Hazelcast doesn’t start a new thread for each concurrent task. Instead it uses a design similar to coroutines: the execution of a task can be suspended purely on the Java level. The underlying thread just goes on executing, returning control to the framework code that manages many coroutines on a single worker thread. We use this design in order to maximize CPU utilization. Two key factors contribute to this:

  • The overhead of context switching is much lower since the operating system’s thread scheduler is not involved.
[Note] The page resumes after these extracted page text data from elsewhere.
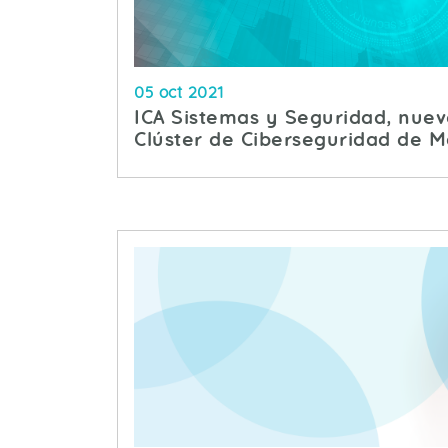
05 oct 2021
ICA Sistemas y Seguridad, nue
Clúster de Ciberseguridad de M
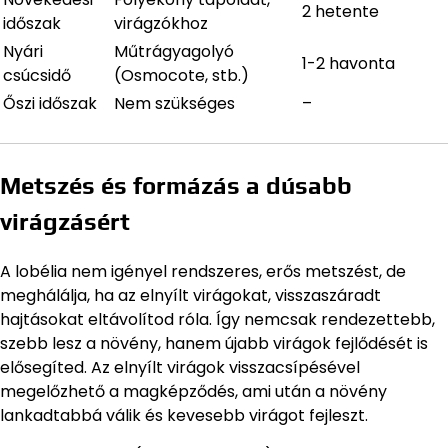
2 hetente
időszak
virágzókhoz
Nyári
Műtrágyagolyó
1-2 havonta
csúcsidő
(Osmocote, stb.)
Őszi időszak
Nem szükséges
–
Metszés és formázás a dúsabb
virágzásért
A lobélia nem igényel rendszeres, erős metszést, de
meghálálja, ha az elnyílt virágokat, visszaszáradt
hajtásokat eltávolítod róla. Így nemcsak rendezettebb,
szebb lesz a növény, hanem újabb virágok fejlődését is
elősegíted. Az elnyílt virágok visszacsípésével
megelőzhető a magképződés, ami után a növény
lankadtabbá válik és kevesebb virágot fejleszt.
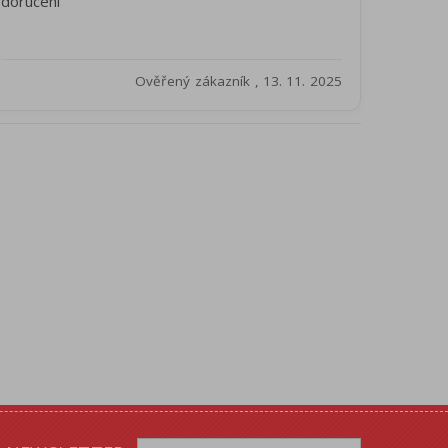
doruceni
Ověřený zákazník , 13. 11. 2025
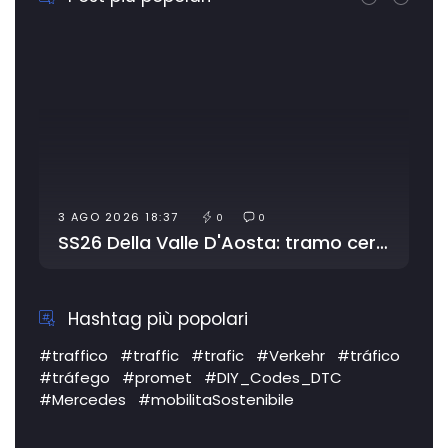
3 AGO 2026 18:37
0
0
SS26 Della Valle D'Aosta: tramo cerrado por obras
Hashtag più popolari
#traffico
#traffic
#trafic
#Verkehr
#tráfico
#tráfego
#promet
#DIY_Codes_DTC
#Mercedes
#mobilitaSostenibile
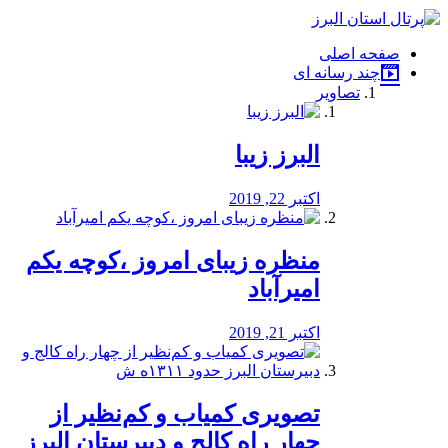
فصد
خون
صفحه اصلی
شرق
چند رسانه ای
تهران
تصاویر
خشکشویی
تصفیه
آب
البرز زیبا
طراحی
سایت
و
اکتبر 22, 2019
سئو
vip
منظره‌‌ زیبای امروز ،کوچه یکم
امیرآباد
اکتبر 21, 2019
️تصویری کمیاب و کم‌نظیر از
چهار راه كالج و دبيرستان البرز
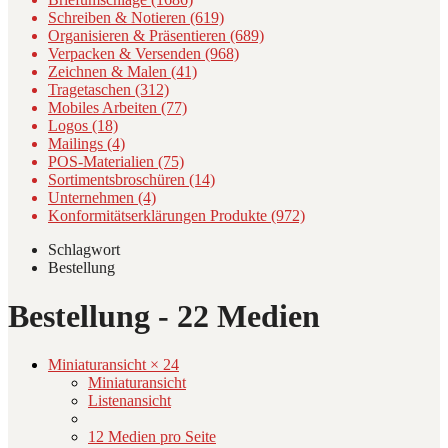
Schreiben & Notieren (619)
Organisieren & Präsentieren (689)
Verpacken & Versenden (968)
Zeichnen & Malen (41)
Tragetaschen (312)
Mobiles Arbeiten (77)
Logos (18)
Mailings (4)
POS-Materialien (75)
Sortimentsbroschüren (14)
Unternehmen (4)
Konformitätserklärungen Produkte (972)
Schlagwort
Bestellung
Bestellung
- 22 Medien
Miniaturansicht × 24
Miniaturansicht
Listenansicht
12 Medien pro Seite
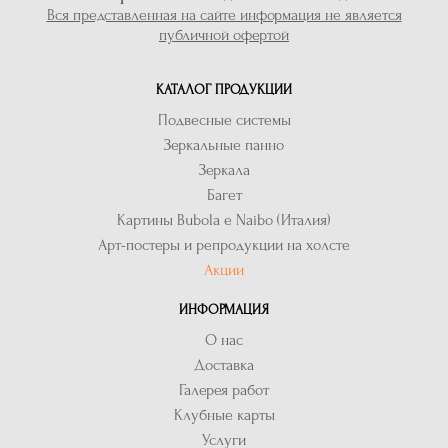
Вся представленная на сайте информация не является
публичной офертой
КАТАЛОГ ПРОДУКЦИИ
Подвесные системы
Зеркальные панно
Зеркала
Багет
Картины Bubola e Naibo (Италия)
Арт-постеры и репродукции на холсте
Акции
ИНФОРМАЦИЯ
О нас
Доставка
Галерея работ
Клубные карты
Услуги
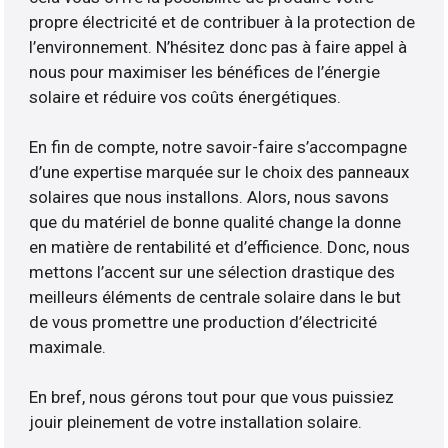
propre électricité et de contribuer à la protection de
l’environnement. N’hésitez donc pas à faire appel à
nous pour maximiser les bénéfices de l’énergie
solaire et réduire vos coûts énergétiques.
En fin de compte, notre savoir-faire s’accompagne
d’une expertise marquée sur le choix des panneaux
solaires que nous installons. Alors, nous savons
que du matériel de bonne qualité change la donne
en matière de rentabilité et d’efficience. Donc, nous
mettons l’accent sur une sélection drastique des
meilleurs éléments de centrale solaire dans le but
de vous promettre une production d’électricité
maximale.
En bref, nous gérons tout pour que vous puissiez
jouir pleinement de votre installation solaire.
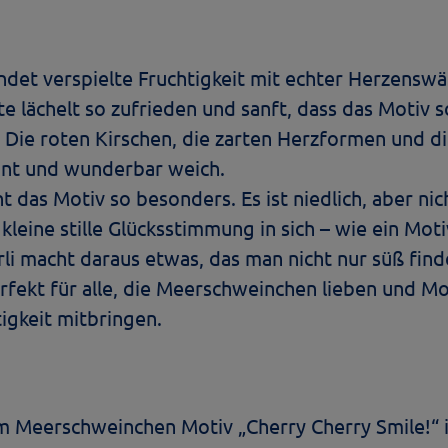
ndet verspielte Fruchtigkeit mit echter Herzenswä
 lächelt so zufrieden und sanft, dass das Motiv s
. Die roten Kirschen, die zarten Herzformen und
ant und wunderbar weich.
as Motiv so besonders. Es ist niedlich, aber nicht 
ne kleine stille Glücksstimmung in sich – wie ein M
 macht daraus etwas, das man nicht nur süß findet
perfekt für alle, die Meerschweinchen lieben und 
igkeit mitbringen.
m Meerschweinchen Motiv „Cherry Cherry Smile!“ is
  • The worker thread stays on the same core for longer periods, increasing CPU-cache hit-rate.

Tasklet

The key component is the Tasklet interface:

interface Tasklet {
    ProgressState call();
    ...
}

The execution engine repeatedly invokes call(), which is supposed to return in no more than 1 millisecond. The ProgressState result is a pair of booleans: (madeProgress, isDone). The former is used for CPU load control (to prevent a hot idle loop) and the latter signals the completion of the task. As long as the task keeps reporting "not done", Hazelcast will call it again. This is a simplified loop that Hazelcast runs:

while (true) {
    boolean madeProgress = false;
    for (Iterator<Tasklet> it = tasklets.iterator(); it.hasNext();) {
        ProgressState ps = it.next().call();
        if (ps.isDone) {
            it.remove();
        }
        madeProgress |= ps.madeProgress;
    }
    if (!madeProgress) {
        backOff();
    }
}

In the default setup Hazelcast runs the above loop on every CPU core.

Processor

The non-blocking API contract spreads to the Processor which implements the logic of a given DAG vertex:

interface Processor {
    void process(int ordinal, Inbox inbox);
    ...
}

ordinal identifies the input edge and inbox contains a batch of input data. The tasklet keeps calling this method until it has consumed all the items from the inbox and then refills the inbox with more data (possibly from a different input edge).

The processor emits the data to the Outbox:

interface Outbox {
    boolean offer(int ordinal, @Nonnull Object item);
    ...
}

offer() is non-blocking, but will fail when the outbox is full, returning false. The processor will react to this by returning from its process() method, and then the tasklet returns from call(). The processor must preserve its state of computation so that it can resume where it left off the next time it’s called.

Traverser

In many cases the processor satisfies the non-blocking contract by creating a lazy sequence from the input and attaching transformation steps to it (akin to Kotlin sequences). The Jet API defines the Traverser<T> type for this purpose, an iterator-like object with just a single abstract method:

interface Traverser<T> {
    T next();
    ...
}

This lightweight contract allows us to implement Traverser with just a lambda expression. If you look at the source code of Jet engine, you may encounter quite complex code inside Traverser transforms. A good example is the SlidingWindowP processor.

At the ProcessorTasklet level we needed a full state machine implementation, basically implementing the CPS transformation by hand.